Patients with high caries risk have the same variety of options when the goal is achieving a healthy oral balance. On one side of the equation, they can choose to make behavioral changes and reduce their risk factors while continuing their current oral care product and hygiene regimen. Another option is to make no changes to their behavioral risk factors and make changes to their hygiene regimen with prescription/professional oral care products. Ideally, patients at risk would choose to alter their oral care product and hygiene regimen as well as the modifiable behavioral risk factors associated with the disease. But behavioral studies have shown that the most successful patients choose to make one lifestyle change at a time; and it is recommended that at each stage of the 3-, 6-, and 12-month appointments, patients and practitioners choose only one area at a time to modify. During the process, based on each reassessment, they can additionally decide if more changes are necessary based on the progress made. When there are several different behaviors that should be changed, it is advisable to offer the options to the patient and let them pick the behavior they want to focus on.
Finally, patients and practitioners must be looking not only for obvious signs of progress but also for a reduction in the progression of the disease. Just as a patient who is beginning a weight loss program and has a history of gaining additional weight every month and with diet modification may at first see only a slowing of the additional weight gain, a dental patient who has had a history of high biofilm challenge may only experience a slight decrease in the elevation path of the biofilm challenge at first, or only experience a reduction in the number of new cavities they develop. Instead of developing 2 or 3 new cavities every year, they may only develop 1 new cavity. Although these patients are continuing to see progression of the disease, they are making progress and should be encouraged to continue making changes to reach their goals.
Eighteen to thirty-six months. 90+% of compliant patients see substantial progress if they continue with therapy for 36 months. Examples of progress would be reduced progression of biofilm challenge, lower decay rate or eliminated incidence of decay, lower biofilm challenge, improved soft tissue health on inspection, decrease in bleeding gums when flossing or probing, improved enamel luster, reduced plaque buildup, etc.
Again, the practitioner’s goal at the 18- to 36-month reassessments should be to identify progress of any kind, verify compliance, and if the practitioner or patient is not satisfied with the progress, increase the patient’s level of therapy. If the patient assessed is at a lower level of risk, suggest the recommended level of therapy for that new risk level and caution the patient that relapse is a possible outcome until multiple healthy appointments have been established. Therapy recommendations should be made for the next 6 months.

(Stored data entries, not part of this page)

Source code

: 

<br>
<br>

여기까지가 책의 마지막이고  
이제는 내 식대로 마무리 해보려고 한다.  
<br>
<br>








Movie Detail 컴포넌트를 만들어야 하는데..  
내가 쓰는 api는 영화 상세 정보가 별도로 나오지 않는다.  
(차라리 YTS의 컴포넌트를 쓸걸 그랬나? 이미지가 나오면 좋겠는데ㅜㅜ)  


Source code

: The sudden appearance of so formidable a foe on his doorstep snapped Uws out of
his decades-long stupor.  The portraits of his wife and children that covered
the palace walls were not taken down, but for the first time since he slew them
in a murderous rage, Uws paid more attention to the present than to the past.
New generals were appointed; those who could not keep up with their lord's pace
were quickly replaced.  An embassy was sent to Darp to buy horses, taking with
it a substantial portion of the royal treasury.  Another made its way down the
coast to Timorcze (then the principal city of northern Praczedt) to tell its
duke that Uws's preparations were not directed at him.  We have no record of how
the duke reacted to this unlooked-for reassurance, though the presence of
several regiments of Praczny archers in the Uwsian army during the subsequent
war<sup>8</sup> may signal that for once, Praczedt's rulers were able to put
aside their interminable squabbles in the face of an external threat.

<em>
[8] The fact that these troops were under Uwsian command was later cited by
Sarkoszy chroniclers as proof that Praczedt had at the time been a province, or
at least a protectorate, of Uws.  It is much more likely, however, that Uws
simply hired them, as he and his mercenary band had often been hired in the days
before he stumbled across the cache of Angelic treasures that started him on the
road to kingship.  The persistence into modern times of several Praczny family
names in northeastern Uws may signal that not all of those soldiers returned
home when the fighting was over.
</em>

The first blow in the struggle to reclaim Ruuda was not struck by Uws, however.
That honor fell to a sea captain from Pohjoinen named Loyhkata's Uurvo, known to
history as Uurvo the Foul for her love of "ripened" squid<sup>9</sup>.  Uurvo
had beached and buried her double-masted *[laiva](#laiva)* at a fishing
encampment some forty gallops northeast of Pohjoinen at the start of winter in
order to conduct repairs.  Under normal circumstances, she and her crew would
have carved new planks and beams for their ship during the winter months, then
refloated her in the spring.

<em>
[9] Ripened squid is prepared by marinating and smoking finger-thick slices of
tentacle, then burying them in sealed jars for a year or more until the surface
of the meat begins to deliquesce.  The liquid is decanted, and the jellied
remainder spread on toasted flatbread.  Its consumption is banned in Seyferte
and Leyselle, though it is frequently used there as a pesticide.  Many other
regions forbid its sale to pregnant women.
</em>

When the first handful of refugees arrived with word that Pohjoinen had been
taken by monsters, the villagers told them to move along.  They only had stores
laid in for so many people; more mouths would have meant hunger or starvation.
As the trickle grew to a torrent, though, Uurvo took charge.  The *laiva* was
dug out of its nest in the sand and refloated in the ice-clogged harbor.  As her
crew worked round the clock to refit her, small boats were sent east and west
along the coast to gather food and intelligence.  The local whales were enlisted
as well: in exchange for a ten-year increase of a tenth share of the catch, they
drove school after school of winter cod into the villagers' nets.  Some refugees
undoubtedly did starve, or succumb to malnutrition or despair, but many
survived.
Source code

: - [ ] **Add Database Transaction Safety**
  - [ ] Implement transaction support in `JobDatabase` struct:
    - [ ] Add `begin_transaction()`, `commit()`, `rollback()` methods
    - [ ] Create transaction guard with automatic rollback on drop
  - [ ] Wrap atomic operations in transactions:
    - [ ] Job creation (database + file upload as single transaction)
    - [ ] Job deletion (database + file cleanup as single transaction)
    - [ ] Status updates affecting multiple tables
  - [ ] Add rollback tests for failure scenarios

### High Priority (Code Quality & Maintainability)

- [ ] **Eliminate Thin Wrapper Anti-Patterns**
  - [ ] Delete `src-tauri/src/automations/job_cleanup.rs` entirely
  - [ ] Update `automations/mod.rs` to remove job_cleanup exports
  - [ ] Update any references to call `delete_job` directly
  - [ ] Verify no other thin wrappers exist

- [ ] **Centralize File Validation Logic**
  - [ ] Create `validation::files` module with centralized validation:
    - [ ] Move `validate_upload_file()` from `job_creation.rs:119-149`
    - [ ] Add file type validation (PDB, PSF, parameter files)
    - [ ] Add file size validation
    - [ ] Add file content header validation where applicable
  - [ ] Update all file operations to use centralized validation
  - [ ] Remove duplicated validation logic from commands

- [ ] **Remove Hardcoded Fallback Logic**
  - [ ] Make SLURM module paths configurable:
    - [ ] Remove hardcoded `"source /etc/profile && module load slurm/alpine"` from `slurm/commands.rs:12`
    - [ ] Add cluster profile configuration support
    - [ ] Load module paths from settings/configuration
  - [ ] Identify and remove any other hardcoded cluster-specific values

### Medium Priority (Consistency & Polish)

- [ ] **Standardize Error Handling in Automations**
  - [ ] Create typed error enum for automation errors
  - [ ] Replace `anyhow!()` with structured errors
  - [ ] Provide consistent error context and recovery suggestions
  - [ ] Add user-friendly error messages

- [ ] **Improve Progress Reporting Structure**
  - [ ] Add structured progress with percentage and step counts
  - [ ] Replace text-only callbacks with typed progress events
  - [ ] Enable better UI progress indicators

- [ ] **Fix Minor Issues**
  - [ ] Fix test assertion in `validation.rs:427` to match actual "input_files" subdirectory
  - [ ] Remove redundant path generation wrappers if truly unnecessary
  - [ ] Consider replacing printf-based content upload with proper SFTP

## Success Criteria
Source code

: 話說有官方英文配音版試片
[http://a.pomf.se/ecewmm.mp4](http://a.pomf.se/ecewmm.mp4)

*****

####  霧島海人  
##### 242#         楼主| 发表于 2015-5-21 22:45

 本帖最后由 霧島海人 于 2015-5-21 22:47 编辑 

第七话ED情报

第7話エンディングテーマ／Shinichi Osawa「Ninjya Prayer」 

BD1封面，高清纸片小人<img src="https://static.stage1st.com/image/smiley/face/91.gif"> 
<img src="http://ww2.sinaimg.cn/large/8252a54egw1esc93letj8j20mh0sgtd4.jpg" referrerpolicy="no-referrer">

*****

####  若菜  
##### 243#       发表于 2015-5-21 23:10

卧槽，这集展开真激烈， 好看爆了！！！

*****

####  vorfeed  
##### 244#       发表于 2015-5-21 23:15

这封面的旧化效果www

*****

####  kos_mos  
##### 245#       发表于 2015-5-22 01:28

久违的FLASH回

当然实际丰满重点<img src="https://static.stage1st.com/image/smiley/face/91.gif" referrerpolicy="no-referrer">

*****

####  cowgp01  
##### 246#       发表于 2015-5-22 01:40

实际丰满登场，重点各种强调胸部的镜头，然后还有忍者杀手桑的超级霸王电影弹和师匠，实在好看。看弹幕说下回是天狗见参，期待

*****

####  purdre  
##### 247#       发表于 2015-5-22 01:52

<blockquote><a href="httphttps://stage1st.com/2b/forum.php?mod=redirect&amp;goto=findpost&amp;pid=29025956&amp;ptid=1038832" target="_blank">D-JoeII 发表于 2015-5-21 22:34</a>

Keep in mind during these reassessment appointments the factors influencing treatment time and results such as the amount of time the patient has had the issue; the number, frequency, and severity of risk factors; the presence and severity of symptoms; the restorative treatment plan; and the level of compliance.
Patients who, by the 36-month appointment, are still experiencing dental decay are those that were noncompliant with therapy, noncompliant with behavioral risk factor changes, patients who have gaps in their treatment regimen, or patients with a long history of severe decay or have severe and unmodifiable risk factors. Many of these patients can and will reach a level of balance with their oral health, but for some, that level of balance may be one with a reduced but still occurring level of decay or a plateaued but elevated biofilm challenge.